Dataset entries
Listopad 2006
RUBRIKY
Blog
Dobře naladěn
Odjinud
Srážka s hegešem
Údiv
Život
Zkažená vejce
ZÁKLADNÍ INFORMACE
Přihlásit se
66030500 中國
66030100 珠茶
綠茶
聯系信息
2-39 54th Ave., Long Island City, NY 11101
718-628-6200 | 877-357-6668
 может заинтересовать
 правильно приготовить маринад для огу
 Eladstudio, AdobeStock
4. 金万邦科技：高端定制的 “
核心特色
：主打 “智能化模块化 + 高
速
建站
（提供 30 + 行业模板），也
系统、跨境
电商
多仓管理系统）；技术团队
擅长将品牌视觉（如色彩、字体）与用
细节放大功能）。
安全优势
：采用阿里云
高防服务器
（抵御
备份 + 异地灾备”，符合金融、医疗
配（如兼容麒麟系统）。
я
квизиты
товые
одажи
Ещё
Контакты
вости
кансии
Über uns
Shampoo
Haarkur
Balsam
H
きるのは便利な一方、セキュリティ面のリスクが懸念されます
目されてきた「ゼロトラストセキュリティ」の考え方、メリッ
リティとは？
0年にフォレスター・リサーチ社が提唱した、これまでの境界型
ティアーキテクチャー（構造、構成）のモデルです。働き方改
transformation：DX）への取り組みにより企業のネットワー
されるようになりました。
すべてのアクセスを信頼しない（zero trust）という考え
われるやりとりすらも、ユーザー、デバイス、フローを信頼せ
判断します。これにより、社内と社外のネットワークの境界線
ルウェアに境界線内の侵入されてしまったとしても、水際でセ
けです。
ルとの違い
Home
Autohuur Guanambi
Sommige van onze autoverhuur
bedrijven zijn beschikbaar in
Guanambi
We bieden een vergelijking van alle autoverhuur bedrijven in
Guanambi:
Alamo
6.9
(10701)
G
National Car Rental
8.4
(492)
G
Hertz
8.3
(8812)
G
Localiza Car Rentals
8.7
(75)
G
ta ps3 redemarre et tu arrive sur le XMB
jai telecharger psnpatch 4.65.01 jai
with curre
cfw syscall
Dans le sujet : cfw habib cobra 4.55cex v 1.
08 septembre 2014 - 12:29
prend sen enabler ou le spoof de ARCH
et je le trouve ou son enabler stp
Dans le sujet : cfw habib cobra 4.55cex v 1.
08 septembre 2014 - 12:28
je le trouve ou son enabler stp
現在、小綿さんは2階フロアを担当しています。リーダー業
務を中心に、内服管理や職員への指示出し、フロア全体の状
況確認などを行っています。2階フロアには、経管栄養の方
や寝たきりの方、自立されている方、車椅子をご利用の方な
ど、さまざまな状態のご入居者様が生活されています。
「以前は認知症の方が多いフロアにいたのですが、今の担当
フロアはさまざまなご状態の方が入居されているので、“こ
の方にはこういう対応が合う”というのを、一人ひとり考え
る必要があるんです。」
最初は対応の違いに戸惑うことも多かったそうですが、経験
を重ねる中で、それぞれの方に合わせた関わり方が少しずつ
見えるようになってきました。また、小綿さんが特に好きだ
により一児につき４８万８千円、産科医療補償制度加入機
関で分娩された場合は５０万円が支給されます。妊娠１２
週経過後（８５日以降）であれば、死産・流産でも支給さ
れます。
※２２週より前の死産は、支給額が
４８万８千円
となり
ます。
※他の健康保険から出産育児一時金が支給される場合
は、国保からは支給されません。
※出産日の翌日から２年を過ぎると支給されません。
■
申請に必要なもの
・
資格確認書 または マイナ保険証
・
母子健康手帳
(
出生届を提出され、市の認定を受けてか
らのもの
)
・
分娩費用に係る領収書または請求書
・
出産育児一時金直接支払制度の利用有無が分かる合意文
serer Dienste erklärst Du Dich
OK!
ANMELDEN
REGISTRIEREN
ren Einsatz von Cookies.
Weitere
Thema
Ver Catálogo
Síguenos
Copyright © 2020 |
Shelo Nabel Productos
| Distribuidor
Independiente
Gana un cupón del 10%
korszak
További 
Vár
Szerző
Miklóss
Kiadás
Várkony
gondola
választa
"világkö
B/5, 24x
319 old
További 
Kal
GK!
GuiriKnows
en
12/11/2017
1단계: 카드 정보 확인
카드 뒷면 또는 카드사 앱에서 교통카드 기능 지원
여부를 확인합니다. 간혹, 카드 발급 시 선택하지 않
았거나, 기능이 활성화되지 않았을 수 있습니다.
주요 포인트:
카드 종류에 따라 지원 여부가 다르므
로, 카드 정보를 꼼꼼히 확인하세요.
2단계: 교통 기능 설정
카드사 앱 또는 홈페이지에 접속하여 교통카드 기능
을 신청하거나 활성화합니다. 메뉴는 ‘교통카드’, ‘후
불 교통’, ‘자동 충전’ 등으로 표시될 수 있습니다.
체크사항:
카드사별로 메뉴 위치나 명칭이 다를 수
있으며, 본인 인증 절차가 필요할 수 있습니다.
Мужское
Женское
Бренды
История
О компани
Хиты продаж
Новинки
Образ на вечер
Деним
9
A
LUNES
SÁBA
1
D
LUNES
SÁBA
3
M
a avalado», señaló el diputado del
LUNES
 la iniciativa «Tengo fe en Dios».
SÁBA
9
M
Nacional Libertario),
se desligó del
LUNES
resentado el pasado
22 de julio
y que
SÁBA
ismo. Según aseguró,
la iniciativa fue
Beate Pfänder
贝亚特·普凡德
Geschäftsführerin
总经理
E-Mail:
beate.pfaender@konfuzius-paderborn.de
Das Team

▶ [What you will do]
Copy each line of the data above that holds "교통카드".

▶ [Reply to the exercise]
카드 뒷면 또는 카드사 앱에서 교통카드 기능 지원
카드사 앱 또는 홈페이지에 접속하여 교통카드 기능
을 신청하거나 활성화합니다. 메뉴는 ‘교통카드’, ‘후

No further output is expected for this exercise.